An important town in the province of Crotone, that overlooks the Ionian Sea, Isola di Capo Rizzuto has very ancient origins, attested by the discovery of relics from the Bronze Age and now exhibited at the Archaeological Museum of Crotone. There are two different schools of thought on the origins of the town's name: for some historians, it derives from the Latin "insulae" (center of agricultural storage), while according to others from the Greek "aysulon" (sacred place, shelter).
Probably built during the Byzantine era, the town was destroyed, burned down and depopulated during the Turkish invasion of 1517.
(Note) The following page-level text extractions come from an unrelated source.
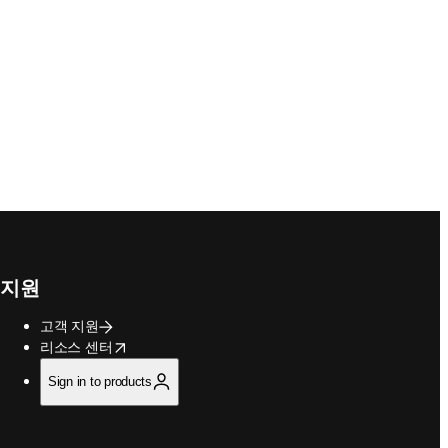
지원
고객 지원
opens in new tab/window
리소스 센터
Sign in to products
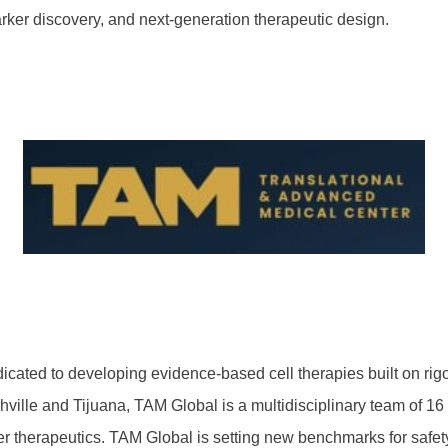
rker discovery, and next-generation therapeutic design.
cated to developing evidence-based cell therapies built on rigo
hville and Tijuana, TAM Global is a multidisciplinary team of 1
erapeutics. TAM Global is setting new benchmarks for safety, rep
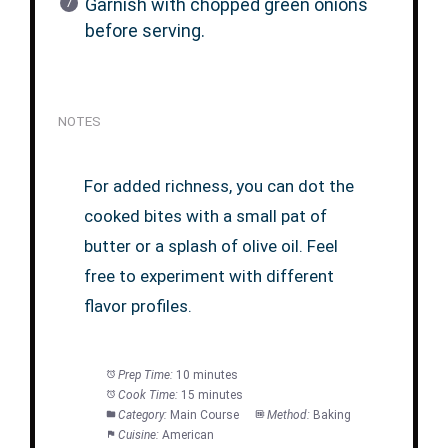
Garnish with chopped green onions
before serving.
NOTES
For added richness, you can dot the
cooked bites with a small pat of
butter or a splash of olive oil. Feel
free to experiment with different
flavor profiles.
Prep Time:
10 minutes
Cook Time:
15 minutes
Category:
Main Course
Method:
Baking
Cuisine:
American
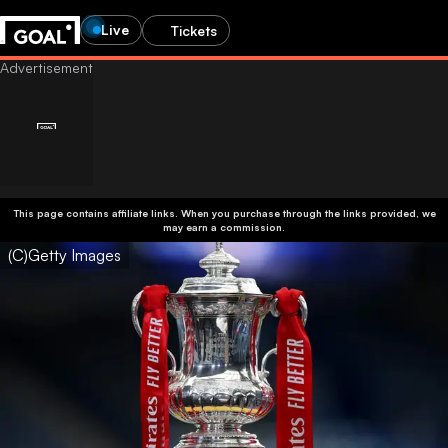
Live
Tickets
This page contains affiliate links. When you purchase through the links provided, we
may earn a commission.
(C)Getty Images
Located within the Marine Protected Area of Capo Rizzuto, today it is a major touristic resort.
Sites of Interest:
- the Cathedral, built on the ruins of a Norman - Benedictine monastery, was in part renovated between 1682 and 1717, when Monsignor Marini was Bishop here, whose crest still stands on the entrance portal of tuff stone, artwork of the Moglianese craftsmen. The cathedral features a façade characterized by a small rosette windows. The interior proposes three naves, a wooden coffered ceiling and a square shaped wooden choir. Worth of note are: the XVIII century altar, of the Neapolitan school and the Bishop's throne with a canopy, on which is depicted a Black Virgin and Child;
- the Church of the Annunciation, built in 1567, with a single nave plan, a square shaped choir and covered by a dome. Inside on the side walls are preserved two late Renaissance altars in local stone;
- the XVII century Church of San Marco, which originally was a privately owned noble Family chapel and belonged to the Barons of Ricca. The interior preserves the sarcophagus in tuff stone of feudal Lord G.A. Ricca;
- the Fortress in the village of Le Castella, a complex which consists of a round tower, built by the Angevin, and ramparts dating back to the XVI century and is located on a cliff at about 100 m from the seashore. It was originally connected to the mainland by an artificial path and a bridge, of which no trace remains. Inhabited until the XVIII century, it was a strategic defense against the invasions of the Turks;
- the fortified farmhouse of Concio, a typical building of the area, once a liquorice factory, which features an older square plan building, to which four corner towers were added in the XVIII century.